# Thread: (Series) Prove the following:

1. ## (Series) Prove the following:

Show that when n is even,

$
1^3-2^3+3^3-...-n^3 \equiv 1^3 + 2^3 + 3^3 +...+ n^3 - 16(1^3 + 2^3 + 3^3 +...+(\frac{n}{2})^3) \equiv \sum\limits_{r=1}^{n} r^3 - 16 \sum\limits_{r=1}^{\frac{n}{2}} r^3$

I don't know how to approach this question, the 'when n is even' is throwing me, and even without that part, I think I'd struggle. How should I begin?

2. Did you try proving it by induction? It seems fit for this kind of problem.

3. No, I didn't try induction. The reason is that this chapter is before induction in the textbook, and we didn't cover induction in class untill after the work was set. I suppose it's worth a try though.

4. Did you cover the formula for summing cubes ?

5. Yes Traveller, if by that you mean :

$\sum\limits_{r=1}^{n} r^3 = \frac{n^2}{4}(n+1)^2$

But I still can't see a way of applying it to this question specifically.

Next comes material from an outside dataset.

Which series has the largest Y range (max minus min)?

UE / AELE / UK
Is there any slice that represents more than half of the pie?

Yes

6. Originally Posted by Quacky
Yes traveller, if by that you mean :

$\sum\limits_{r=1}^{n} r^3 = \frac{n^2}{4}(n+1)^2$

But I still can't see a way of applying it to this question specifically.
You can write each odd number as 2k-1 and each even number as 2k and then apply this formula. Then you can add and subtract suitable terms to bring it to the required form.

7. I'll try that now.

8. It seems I am still unable to solve this problem. Would you elaborate on your post above slightly? I've clearly misunderstood your method.

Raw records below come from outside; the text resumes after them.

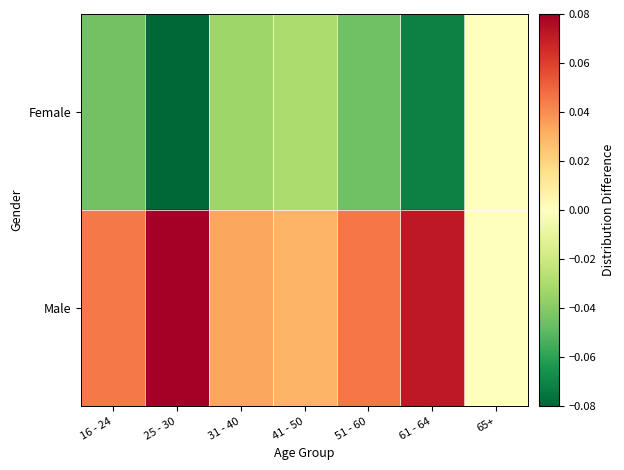

Reading right to left, extract all data points from this chart.

Female: 65+=0.0	61 - 64=-0.1	51 - 60=-0.0	41 - 50=-0.0	31 - 40=-0.0	25 - 30=-0.1	16 - 24=-0.0
Male: 65+=0.0	61 - 64=0.1	51 - 60=0.0	41 - 50=0.0	31 - 40=0.0	25 - 30=0.1	16 - 24=0.0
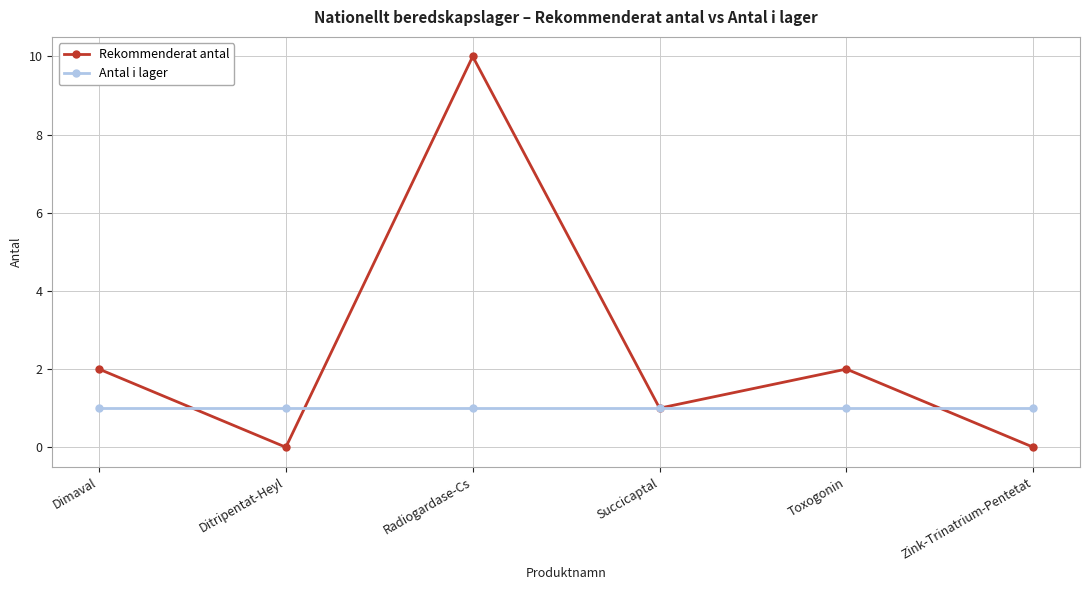

Between Radiogardase-Cs and Zink-Trinatrium-Pentetat, which series saw the biggest shift?

Rekommenderat antal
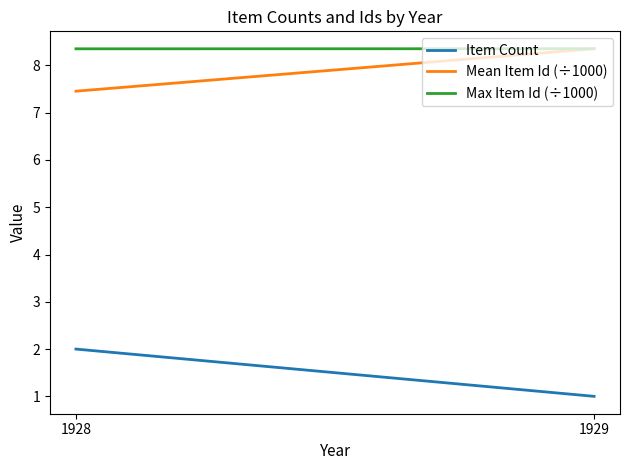

What is the sum of the Item Count values at 1929 and 1928?

3.0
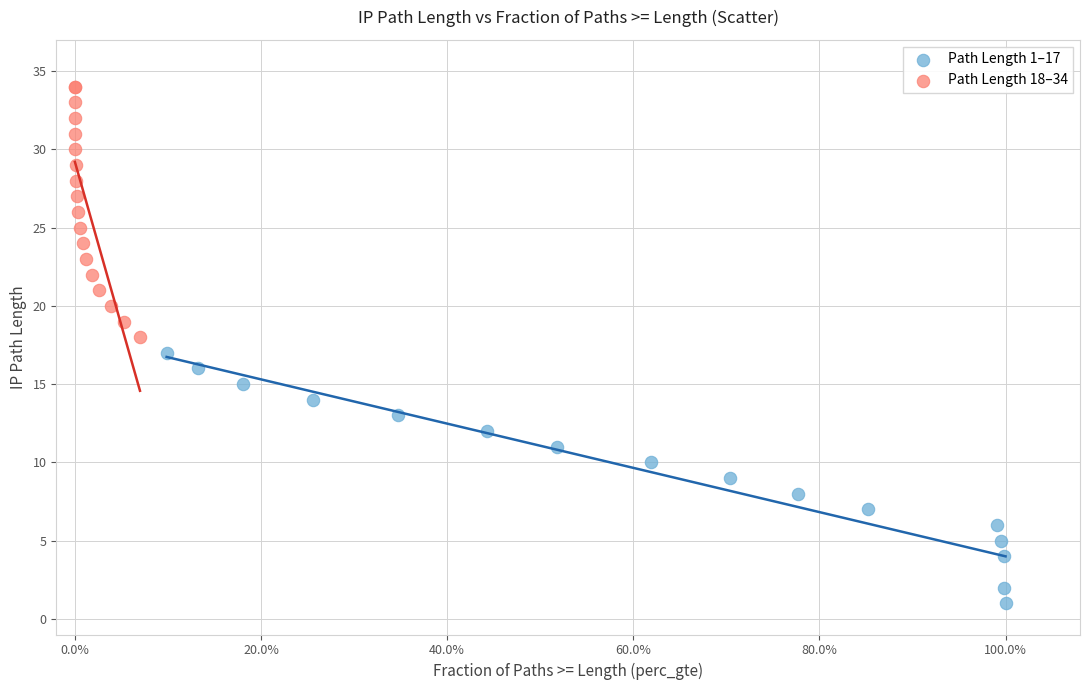

Which series reaches the minimum Y coordinate?

Path Length 1–17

9. $1- 2^3+ 3^3- 4^3+ \cdot\cdot\cdot+ (n-1)^3+ n^3= (1+ 2^3+ 3^3+ 4^3+ \cdot\cdot\cdot+ n^3)- 2(2^3+ 4^3+ 6^3+ n^3)$
for n even.

10. Originally Posted by Quacky
It seems I am still unable to solve this problem. Would you elaborate on your post above slightly? I've clearly misunderstood your method.

Sorry, I was wrong.

HallsofIvy is correct. You don't need anything else to prove the formula.

11. Hello Quacky,
Could you please tell me the name of the book from which you got the sum you posted above ? Thanks a lot .....

12. Originally Posted by HallsofIvy
$1- 2^3+ 3^3- 4^3+ \cdot\cdot\cdot+ (n-1)^3+ n^3= (1+ 2^3+ 3^3+ 4^3+ \cdot\cdot\cdot+ n^3)- 2(2^3+ 4^3+ 6^3+ n^3)$
for n even.
Yeah, I see this now! From here, I simply have to take out a factor of $2^3$ from the last part of the second expression, which gives:

$(1+ 2^3+ 3^3+ 4^3+ \cdot\cdot\cdot+ n^3)- 2(2^3)(1^3+ 2^3+ 3^3+ (\frac{n}{2})^3)$

Which can then be summarised by the third expression which I am asked to show in the question.